No date has been fixed yet, but under the terms of the constitution, local and national elections are due in the second half of December.



In line with legislative changes approved late last year, the lower house of parliament is to be expanded from 120 to 150 seats. The various legal political parties – all of them pro-government – will be able to compete for 135 seats using a proportional representation system. The remaining 15 seats will be given to the Ecological Movement of Uzbekistan.



Another change is that parties will be able to post agents at polling stations to observe the count.



Viktor Ivonin, an analyst based in Tashkent, says the reforms make sense, reflecting a cautious, incremental approach to political pluralism.



“Gradually implanting basic democratic values in people’s minds and introducing a new democratic culture to political life will produce positive results,” he said.



Others warn that the changes are merely cosmetic in that no opposition parties are allowed to exist, still less field candidates in elections. The small opposition in Uzbekistan is harassed and many members have fled abroad.

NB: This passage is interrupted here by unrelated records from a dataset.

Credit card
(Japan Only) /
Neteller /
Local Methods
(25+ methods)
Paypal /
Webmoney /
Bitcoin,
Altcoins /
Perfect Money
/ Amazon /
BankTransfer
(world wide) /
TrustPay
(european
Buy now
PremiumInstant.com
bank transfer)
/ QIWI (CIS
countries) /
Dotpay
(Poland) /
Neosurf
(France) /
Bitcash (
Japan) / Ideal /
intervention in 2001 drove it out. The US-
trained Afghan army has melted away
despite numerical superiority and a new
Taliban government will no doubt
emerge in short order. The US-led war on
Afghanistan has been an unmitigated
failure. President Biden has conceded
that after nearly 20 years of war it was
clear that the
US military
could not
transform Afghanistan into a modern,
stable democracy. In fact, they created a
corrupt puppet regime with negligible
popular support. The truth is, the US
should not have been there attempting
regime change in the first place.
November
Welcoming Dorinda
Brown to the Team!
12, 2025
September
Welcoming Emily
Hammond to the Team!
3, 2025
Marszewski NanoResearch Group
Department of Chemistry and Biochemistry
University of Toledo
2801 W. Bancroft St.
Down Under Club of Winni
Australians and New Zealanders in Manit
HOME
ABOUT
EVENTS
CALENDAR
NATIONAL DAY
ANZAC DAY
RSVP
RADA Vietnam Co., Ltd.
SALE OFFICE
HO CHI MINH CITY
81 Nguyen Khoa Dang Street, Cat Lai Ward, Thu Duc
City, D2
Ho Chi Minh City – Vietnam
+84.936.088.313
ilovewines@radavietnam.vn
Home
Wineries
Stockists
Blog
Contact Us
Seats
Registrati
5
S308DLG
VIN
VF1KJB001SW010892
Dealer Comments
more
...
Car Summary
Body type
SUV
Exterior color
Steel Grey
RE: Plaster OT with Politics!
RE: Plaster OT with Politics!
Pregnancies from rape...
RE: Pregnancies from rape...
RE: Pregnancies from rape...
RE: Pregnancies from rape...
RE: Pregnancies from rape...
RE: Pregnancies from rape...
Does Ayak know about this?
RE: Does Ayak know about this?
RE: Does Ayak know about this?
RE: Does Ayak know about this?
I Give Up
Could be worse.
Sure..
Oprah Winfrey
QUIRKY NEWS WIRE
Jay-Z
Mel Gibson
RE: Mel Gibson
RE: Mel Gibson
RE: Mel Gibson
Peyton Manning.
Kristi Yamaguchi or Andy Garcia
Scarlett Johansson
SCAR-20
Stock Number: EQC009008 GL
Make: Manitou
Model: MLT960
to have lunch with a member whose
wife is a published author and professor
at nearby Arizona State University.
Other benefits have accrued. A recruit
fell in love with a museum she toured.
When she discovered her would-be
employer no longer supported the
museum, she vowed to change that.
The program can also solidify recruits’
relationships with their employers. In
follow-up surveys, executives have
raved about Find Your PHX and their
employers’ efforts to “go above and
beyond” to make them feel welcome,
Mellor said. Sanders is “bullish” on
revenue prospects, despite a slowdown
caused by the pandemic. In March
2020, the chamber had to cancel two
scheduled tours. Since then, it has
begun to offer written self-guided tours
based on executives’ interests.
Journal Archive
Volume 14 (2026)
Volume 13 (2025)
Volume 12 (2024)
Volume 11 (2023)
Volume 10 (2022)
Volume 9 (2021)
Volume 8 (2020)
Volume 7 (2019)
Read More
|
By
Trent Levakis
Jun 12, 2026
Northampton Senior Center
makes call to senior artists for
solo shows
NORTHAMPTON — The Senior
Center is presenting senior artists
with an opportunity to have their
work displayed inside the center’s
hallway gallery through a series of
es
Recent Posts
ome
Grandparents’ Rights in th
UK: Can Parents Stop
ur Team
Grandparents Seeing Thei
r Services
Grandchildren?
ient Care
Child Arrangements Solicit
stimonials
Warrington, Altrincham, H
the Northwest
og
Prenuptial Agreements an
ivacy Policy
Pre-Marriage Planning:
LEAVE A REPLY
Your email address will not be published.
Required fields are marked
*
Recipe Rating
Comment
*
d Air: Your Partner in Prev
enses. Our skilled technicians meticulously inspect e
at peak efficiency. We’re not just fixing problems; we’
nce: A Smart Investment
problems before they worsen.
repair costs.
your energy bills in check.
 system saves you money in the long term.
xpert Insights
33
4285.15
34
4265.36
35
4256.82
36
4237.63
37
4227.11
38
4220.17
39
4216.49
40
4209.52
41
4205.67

Farhad Tolipov, a political scientist in Tashkent, says they authorities routinely intervene to influence the conduct and outcome of polls, so it is difficult to believe promises by the Central Electoral Committee that this will not happen in the forthcoming ballot.



“Officials generally claim that the public mood is in favour of strong central authority,” he said. “They then translate this into tight control over the political process.”



Independent observers said the last parliamentary election, held in 2004, fell far short of international standards.



“This time round, too, there will be no avoiding the pressure exerted by the authorities,” Tashpulat Yoldashev, a political analyst now based outside Uzbekistan. “They will use the full range of instruments at their disposal.”



At the same time, Yoldashev says the electoral changes offer a glimmer of hope, in particular that proportional representation will encourage the development of political parties.



(NBCentralAsia is an IWPR-funded project to create a multilingual news analysis and comment service for Central Asia, drawing on the expertise of a broad range of political observers across the region. The project ran from August 2006 to September 2007, covering all five regional states. With new funding, the service has resumed, covering Uzbekistan and Turkmenistan.)